PROBLEM STATEMENT →
Your reply should be an exact copy of every entry, with the pictures removed.

- - -

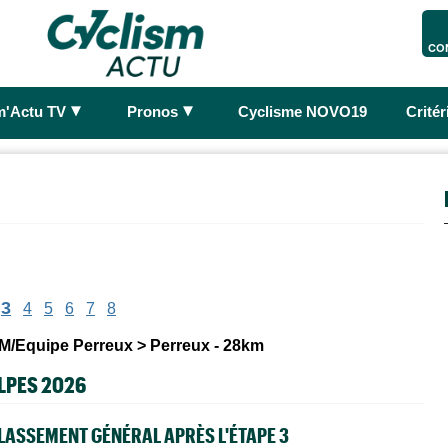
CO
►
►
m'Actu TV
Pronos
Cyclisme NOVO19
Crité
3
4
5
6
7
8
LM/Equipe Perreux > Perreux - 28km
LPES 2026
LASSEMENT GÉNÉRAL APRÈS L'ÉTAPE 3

- - -

WORKED SOLUTION →
CO
►
►
m'Actu TV
Pronos
Cyclisme NOVO19
Crité
3
4
5
6
7
8
LM/Equipe Perreux > Perreux - 28km
LPES 2026
LASSEMENT GÉNÉRAL APRÈS L'ÉTAPE 3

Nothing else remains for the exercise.